>>>>

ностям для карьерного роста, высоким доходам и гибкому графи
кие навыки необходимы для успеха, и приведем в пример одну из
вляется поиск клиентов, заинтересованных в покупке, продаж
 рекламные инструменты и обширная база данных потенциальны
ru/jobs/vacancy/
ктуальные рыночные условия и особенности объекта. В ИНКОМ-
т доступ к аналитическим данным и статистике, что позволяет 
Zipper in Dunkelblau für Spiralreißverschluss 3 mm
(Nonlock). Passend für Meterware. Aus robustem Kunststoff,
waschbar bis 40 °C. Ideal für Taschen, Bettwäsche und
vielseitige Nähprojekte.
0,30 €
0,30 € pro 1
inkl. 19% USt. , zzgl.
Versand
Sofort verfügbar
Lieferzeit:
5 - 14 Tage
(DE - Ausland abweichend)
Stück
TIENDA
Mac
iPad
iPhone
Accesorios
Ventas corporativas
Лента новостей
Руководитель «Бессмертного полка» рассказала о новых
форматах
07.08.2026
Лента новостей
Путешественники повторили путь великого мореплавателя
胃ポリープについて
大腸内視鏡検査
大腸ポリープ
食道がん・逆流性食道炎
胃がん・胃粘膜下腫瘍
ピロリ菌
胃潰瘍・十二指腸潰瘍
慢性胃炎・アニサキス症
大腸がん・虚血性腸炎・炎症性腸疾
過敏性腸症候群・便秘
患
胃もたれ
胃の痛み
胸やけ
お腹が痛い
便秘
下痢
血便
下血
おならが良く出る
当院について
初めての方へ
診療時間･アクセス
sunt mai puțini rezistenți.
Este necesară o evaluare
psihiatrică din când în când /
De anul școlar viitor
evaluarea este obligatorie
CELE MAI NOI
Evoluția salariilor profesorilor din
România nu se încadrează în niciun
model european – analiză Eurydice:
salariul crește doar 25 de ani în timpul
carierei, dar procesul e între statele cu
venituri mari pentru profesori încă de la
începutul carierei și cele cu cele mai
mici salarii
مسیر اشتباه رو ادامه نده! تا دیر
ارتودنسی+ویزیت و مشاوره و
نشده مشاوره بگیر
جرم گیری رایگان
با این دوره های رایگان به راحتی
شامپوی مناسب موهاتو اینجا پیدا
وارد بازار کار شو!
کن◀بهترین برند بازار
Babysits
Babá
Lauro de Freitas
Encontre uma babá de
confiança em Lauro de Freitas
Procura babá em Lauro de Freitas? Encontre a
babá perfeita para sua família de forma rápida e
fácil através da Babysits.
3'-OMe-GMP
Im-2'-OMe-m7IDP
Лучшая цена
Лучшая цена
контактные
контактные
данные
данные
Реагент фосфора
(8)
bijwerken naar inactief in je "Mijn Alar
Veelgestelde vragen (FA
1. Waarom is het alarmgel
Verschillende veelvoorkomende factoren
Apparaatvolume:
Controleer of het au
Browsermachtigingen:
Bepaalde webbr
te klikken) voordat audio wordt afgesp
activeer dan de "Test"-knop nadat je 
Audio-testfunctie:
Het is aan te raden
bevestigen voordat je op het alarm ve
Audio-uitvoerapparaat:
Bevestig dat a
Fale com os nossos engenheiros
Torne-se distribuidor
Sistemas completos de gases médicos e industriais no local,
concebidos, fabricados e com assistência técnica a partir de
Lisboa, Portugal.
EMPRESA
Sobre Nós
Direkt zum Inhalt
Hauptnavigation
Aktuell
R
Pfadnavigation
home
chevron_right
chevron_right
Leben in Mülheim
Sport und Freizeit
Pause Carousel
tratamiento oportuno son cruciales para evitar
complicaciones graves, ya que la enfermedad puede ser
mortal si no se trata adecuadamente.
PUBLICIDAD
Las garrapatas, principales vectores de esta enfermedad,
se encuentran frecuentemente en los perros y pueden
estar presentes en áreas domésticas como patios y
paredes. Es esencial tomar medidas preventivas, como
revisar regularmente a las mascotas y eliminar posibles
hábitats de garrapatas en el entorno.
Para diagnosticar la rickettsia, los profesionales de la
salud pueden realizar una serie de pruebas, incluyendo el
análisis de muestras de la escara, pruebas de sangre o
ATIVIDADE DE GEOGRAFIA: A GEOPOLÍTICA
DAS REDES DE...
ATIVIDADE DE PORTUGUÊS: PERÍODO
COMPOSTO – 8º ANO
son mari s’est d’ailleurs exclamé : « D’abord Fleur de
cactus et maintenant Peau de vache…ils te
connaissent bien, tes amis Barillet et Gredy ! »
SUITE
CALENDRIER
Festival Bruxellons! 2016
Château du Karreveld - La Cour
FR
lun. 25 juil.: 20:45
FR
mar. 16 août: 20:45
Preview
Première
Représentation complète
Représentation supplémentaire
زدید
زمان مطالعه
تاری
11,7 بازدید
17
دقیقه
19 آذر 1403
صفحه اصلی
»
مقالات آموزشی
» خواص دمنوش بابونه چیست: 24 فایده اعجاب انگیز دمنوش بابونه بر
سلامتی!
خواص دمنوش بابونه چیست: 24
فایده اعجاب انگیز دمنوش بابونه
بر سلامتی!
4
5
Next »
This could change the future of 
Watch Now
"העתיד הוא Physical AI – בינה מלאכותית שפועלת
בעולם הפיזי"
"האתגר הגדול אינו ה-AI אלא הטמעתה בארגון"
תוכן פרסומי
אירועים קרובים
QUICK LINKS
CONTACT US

<<<<

Put every line of the data above into a numbered list, leaving out any blank lines.

1. ностям для карьерного роста, высоким доходам и гибкому графи
2. кие навыки необходимы для успеха, и приведем в пример одну из
3. вляется поиск клиентов, заинтересованных в покупке, продаж
4.  рекламные инструменты и обширная база данных потенциальны
5. ru/jobs/vacancy/
6. ктуальные рыночные условия и особенности объекта. В ИНКОМ-
7. т доступ к аналитическим данным и статистике, что позволяет 
8. Zipper in Dunkelblau für Spiralreißverschluss 3 mm
9. (Nonlock). Passend für Meterware. Aus robustem Kunststoff,
10. waschbar bis 40 °C. Ideal für Taschen, Bettwäsche und
11. vielseitige Nähprojekte.
12. 0,30 €
13. 0,30 € pro 1
14. inkl. 19% USt. , zzgl.
15. Versand
16. Sofort verfügbar
17. Lieferzeit:
18. 5 - 14 Tage
19. (DE - Ausland abweichend)
20. Stück
21. TIENDA
22. Mac
23. iPad
24. iPhone
25. Accesorios
26. Ventas corporativas
27. Лента новостей
28. Руководитель «Бессмертного полка» рассказала о новых
29. форматах
30. 07.08.2026
31. Лента новостей
32. Путешественники повторили путь великого мореплавателя
33. 胃ポリープについて
34. 大腸内視鏡検査
35. 大腸ポリープ
36. 食道がん・逆流性食道炎
37. 胃がん・胃粘膜下腫瘍
38. ピロリ菌
39. 胃潰瘍・十二指腸潰瘍
40. 慢性胃炎・アニサキス症
41. 大腸がん・虚血性腸炎・炎症性腸疾
42. 過敏性腸症候群・便秘
43. 患
44. 胃もたれ
45. 胃の痛み
46. 胸やけ
47. お腹が痛い
48. 便秘
49. 下痢
50. 血便
51. 下血
52. おならが良く出る
53. 当院について
54. 初めての方へ
55. 診療時間･アクセス
56. sunt mai puțini rezistenți.
57. Este necesară o evaluare
58. psihiatrică din când în când /
59. De anul școlar viitor
60. evaluarea este obligatorie
61. CELE MAI NOI
62. Evoluția salariilor profesorilor din
63. România nu se încadrează în niciun
64. model european – analiză Eurydice:
65. salariul crește doar 25 de ani în timpul
66. carierei, dar procesul e între statele cu
67. venituri mari pentru profesori încă de la
68. începutul carierei și cele cu cele mai
69. mici salarii
70. مسیر اشتباه رو ادامه نده! تا دیر
71. ارتودنسی+ویزیت و مشاوره و
72. نشده مشاوره بگیر
73. جرم گیری رایگان
74. با این دوره های رایگان به راحتی
75. شامپوی مناسب موهاتو اینجا پیدا
76. وارد بازار کار شو!
77. کن◀بهترین برند بازار
78. Babysits
79. Babá
80. Lauro de Freitas
81. Encontre uma babá de
82. confiança em Lauro de Freitas
83. Procura babá em Lauro de Freitas? Encontre a
84. babá perfeita para sua família de forma rápida e
85. fácil através da Babysits.
86. 3'-OMe-GMP
87. Im-2'-OMe-m7IDP
88. Лучшая цена
89. Лучшая цена
90. контактные
91. контактные
92. данные
93. данные
94. Реагент фосфора
95. (8)
96. bijwerken naar inactief in je "Mijn Alar
97. Veelgestelde vragen (FA
98. 1. Waarom is het alarmgel
99. Verschillende veelvoorkomende factoren
100. Apparaatvolume:
101. Controleer of het au
102. Browsermachtigingen:
103. Bepaalde webbr
104. te klikken) voordat audio wordt afgesp
105. activeer dan de "Test"-knop nadat je 
106. Audio-testfunctie:
107. Het is aan te raden
108. bevestigen voordat je op het alarm ve
109. Audio-uitvoerapparaat:
110. Bevestig dat a
111. Fale com os nossos engenheiros
112. Torne-se distribuidor
113. Sistemas completos de gases médicos e industriais no local,
114. concebidos, fabricados e com assistência técnica a partir de
115. Lisboa, Portugal.
116. EMPRESA
117. Sobre Nós
118. Direkt zum Inhalt
119. Hauptnavigation
120. Aktuell
121. R
122. Pfadnavigation
123. home
124. chevron_right
125. chevron_right
126. Leben in Mülheim
127. Sport und Freizeit
128. Pause Carousel
129. tratamiento oportuno son cruciales para evitar
130. complicaciones graves, ya que la enfermedad puede ser
131. mortal si no se trata adecuadamente.
132. PUBLICIDAD
133. Las garrapatas, principales vectores de esta enfermedad,
134. se encuentran frecuentemente en los perros y pueden
135. estar presentes en áreas domésticas como patios y
136. paredes. Es esencial tomar medidas preventivas, como
137. revisar regularmente a las mascotas y eliminar posibles
138. hábitats de garrapatas en el entorno.
139. Para diagnosticar la rickettsia, los profesionales de la
140. salud pueden realizar una serie de pruebas, incluyendo el
141. análisis de muestras de la escara, pruebas de sangre o
142. ATIVIDADE DE GEOGRAFIA: A GEOPOLÍTICA
143. DAS REDES DE...
144. ATIVIDADE DE PORTUGUÊS: PERÍODO
145. COMPOSTO – 8º ANO
146. son mari s’est d’ailleurs exclamé : « D’abord Fleur de
147. cactus et maintenant Peau de vache…ils te
148. connaissent bien, tes amis Barillet et Gredy ! »
149. SUITE
150. CALENDRIER
151. Festival Bruxellons! 2016
152. Château du Karreveld - La Cour
153. FR
154. lun. 25 juil.: 20:45
155. FR
156. mar. 16 août: 20:45
157. Preview
158. Première
159. Représentation complète
160. Représentation supplémentaire
161. زدید
162. زمان مطالعه
163. تاری
164. 11,7 بازدید
165. 17
166. دقیقه
167. 19 آذر 1403
168. صفحه اصلی
169. »
170. مقالات آموزشی
171. » خواص دمنوش بابونه چیست: 24 فایده اعجاب انگیز دمنوش بابونه بر
172. سلامتی!
173. خواص دمنوش بابونه چیست: 24
174. فایده اعجاب انگیز دمنوش بابونه
175. بر سلامتی!
176. 4
177. 5
178. Next »
179. This could change the future of 
180. Watch Now
181. "העתיד הוא Physical AI – בינה מלאכותית שפועלת
182. בעולם הפיזי"
183. "האתגר הגדול אינו ה-AI אלא הטמעתה בארגון"
184. תוכן פרסומי
185. אירועים קרובים
186. QUICK LINKS
187. CONTACT US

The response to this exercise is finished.